## Sorular
1. Metnin “Tarihi deneyimler ışığında” sözleriyle başlayan paragrafını, ana bilgilerini koruyarak kısa maddeler hâlinde yeniden yazın.
2. Metne göre, emperyalist ülkelerin bölgeyi yeniden dizayn etmeye başladığı günlerde hangi imparatorluklar dağılma sürecine girmişti?
3. Aşağıdaki ifadelerin metinle uyuşup uyuşmadığını belirtin. (a) Ortadoğu’da bugün yaşanan durum, 1. Dünya Savaşı’ndan önce başlayan politik duruşlara benzemektedir. (b) Emperyalist ülkeler o günlerde bölgeyi yeniden dizayn etmekten uzak durmuştu. (c) Kürtler o hengâmede bazı haklar elde etmeyi başarmıştı.

## Okuma metni
◇ ◇ ◇ ◇

Tarihi deneyimler ışığında yeren seçimlere nasıl bakmak gerekir? 1915’den bu yana çok kısa olsa da Ortadoğu’ya, burada yaşayan halkların birbirleriyle ilişkilerine ve emperyalizmin bu bölgelerde hayata geçirdiği politikalara bakarak birkaç söz söylemek günün kaçınılmaz görevi. 1. Dünya Savaşı’ndan önce başlayan ve tüm bölgeyi alt-üst eden politik duruşlara benzer bir durum bugün de Ortadoğu’da yaşanıyor. O günlerde İran, Osmanlı, Rus imparatorlukları bir dağılma sürecine girmiş ve emperyalist ülkeler yeni politik istemlerle bölgeyi yeniden dizayn etmeye başlamıştı. Bu hengâmenin içinde hiçbir hak elde edemeyen, bugün nüfusları 50 milyona ulaştığı tahmin edilen halkların başında Kürtlerin geldiği bilinmektedir.

◇ ◇ ◇ ◇

## Kaynak veriler
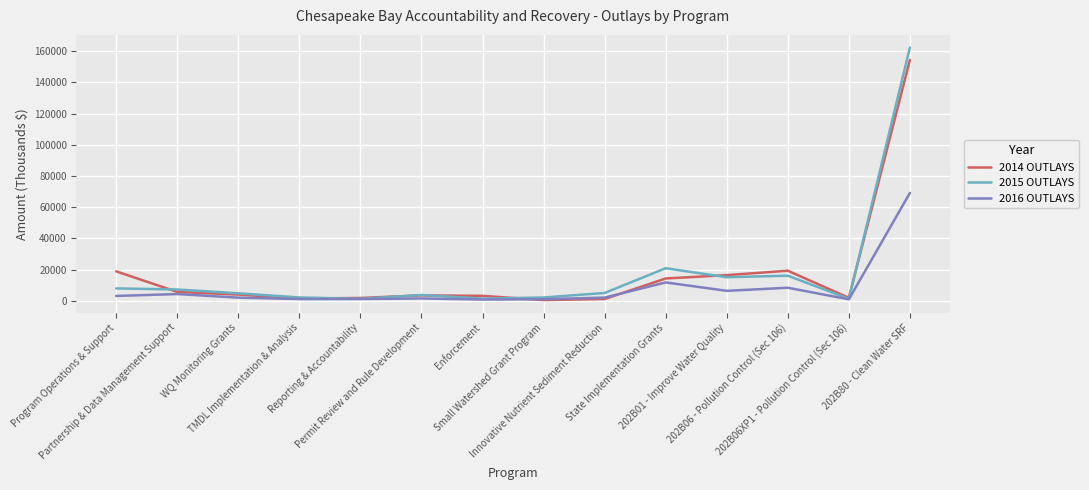

Where is 2016 OUTLAYS nearest to the value 35041?

State Implementation Grants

◇ ◇ ◇ ◇

## Alıştırma çözümleri
1.
- 1915’ten bu yana Ortadoğu’ya, bölge halklarının birbirleriyle ilişkilerine ve emperyalizmin bölgedeki politikalarına kısaca bakıp birkaç söz söylemek günün kaçınılmaz görevidir.
- 1. Dünya Savaşı’ndan önce başlayan ve bölgeyi alt üst eden politik duruşlara benzer bir durum bugün de Ortadoğu’da yaşanmaktadır.
- O günlerde İran, Osmanlı ve Rus imparatorlukları dağılma sürecine girmişti.
- Emperyalist ülkeler de yeni politik istemlerle bölgeyi yeniden dizayn etmeye başlamıştı.
- Bu hengâmede hiçbir hak elde edemeyen ve bugün nüfuslarının 50 milyona ulaştığı tahmin edilen halkların başında Kürtler gelir.

2. İran, Osmanlı ve Rus imparatorlukları.

3.
(a) Evet: “benzer bir durum bugün de Ortadoğu’da yaşanıyor”
(b) Hayır: “emperyalist ülkeler yeni politik istemlerle bölgeyi yeniden dizayn etmeye başlamıştı”
(c) Hayır: “Bu hengâmenin içinde hiçbir hak elde edemeyen”